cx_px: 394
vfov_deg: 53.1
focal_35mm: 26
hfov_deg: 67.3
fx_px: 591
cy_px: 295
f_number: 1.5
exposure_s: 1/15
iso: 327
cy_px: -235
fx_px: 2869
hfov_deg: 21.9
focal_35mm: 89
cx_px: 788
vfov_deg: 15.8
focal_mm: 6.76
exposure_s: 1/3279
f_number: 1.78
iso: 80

==

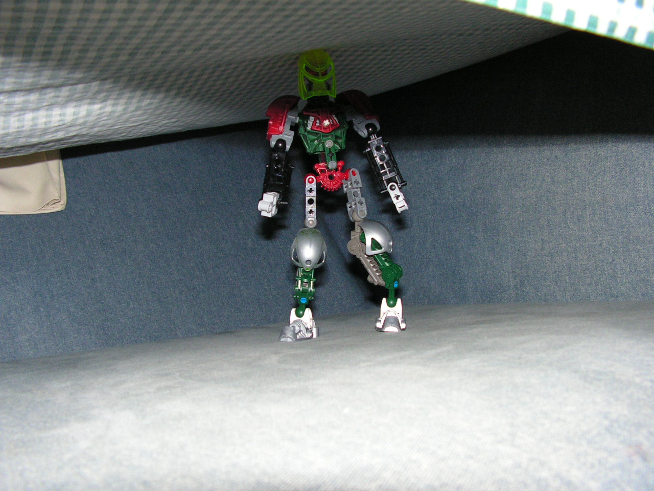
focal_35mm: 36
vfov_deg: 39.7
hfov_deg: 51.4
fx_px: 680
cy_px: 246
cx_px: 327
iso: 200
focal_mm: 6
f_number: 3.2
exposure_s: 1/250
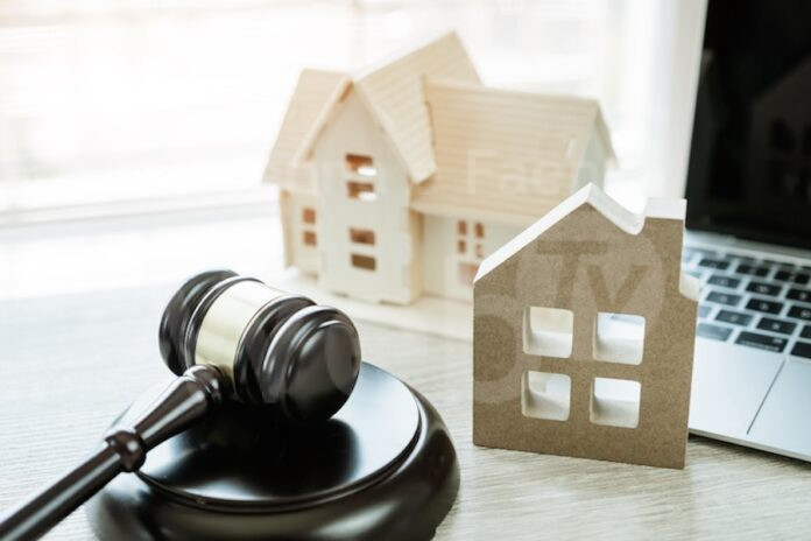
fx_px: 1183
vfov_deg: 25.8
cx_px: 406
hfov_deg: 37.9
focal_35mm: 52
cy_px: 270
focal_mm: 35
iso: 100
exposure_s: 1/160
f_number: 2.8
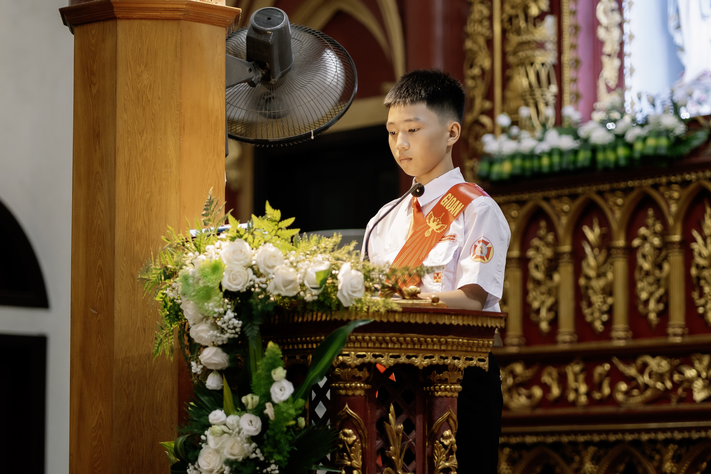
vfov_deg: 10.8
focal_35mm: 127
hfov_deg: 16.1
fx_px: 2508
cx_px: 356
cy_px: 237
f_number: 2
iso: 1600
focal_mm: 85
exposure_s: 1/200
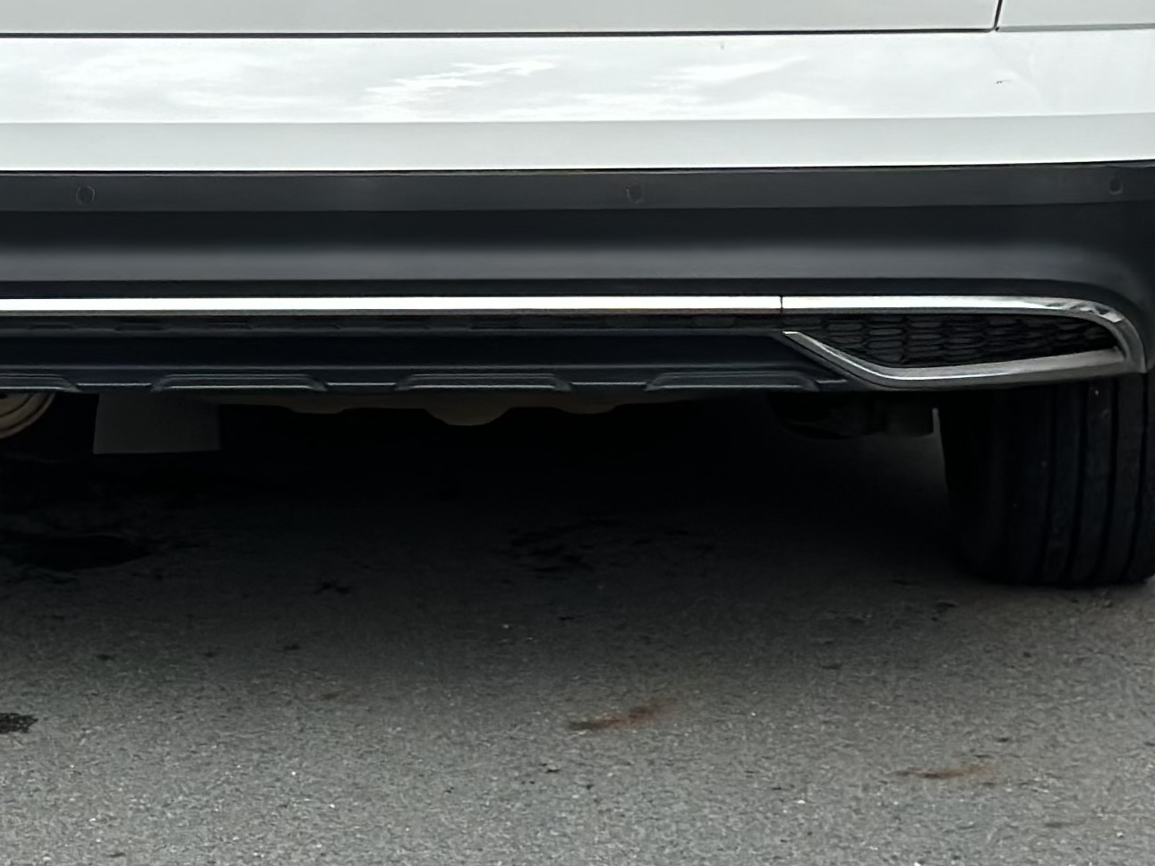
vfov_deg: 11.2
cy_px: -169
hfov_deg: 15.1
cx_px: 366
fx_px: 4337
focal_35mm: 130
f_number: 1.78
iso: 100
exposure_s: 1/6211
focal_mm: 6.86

## WORK ITEM:
Copy word for word only the lines above from the one with "vfov_deg: 10.8" through the one with "focal_mm: 6.86". Leave pictures out.

## TASK SOLUTION:
vfov_deg: 10.8
focal_35mm: 127
hfov_deg: 16.1
fx_px: 2508
cx_px: 356
cy_px: 237
f_number: 2
iso: 1600
focal_mm: 85
exposure_s: 1/200
vfov_deg: 11.2
cy_px: -169
hfov_deg: 15.1
cx_px: 366
fx_px: 4337
focal_35mm: 130
f_number: 1.78
iso: 100
exposure_s: 1/6211
focal_mm: 6.86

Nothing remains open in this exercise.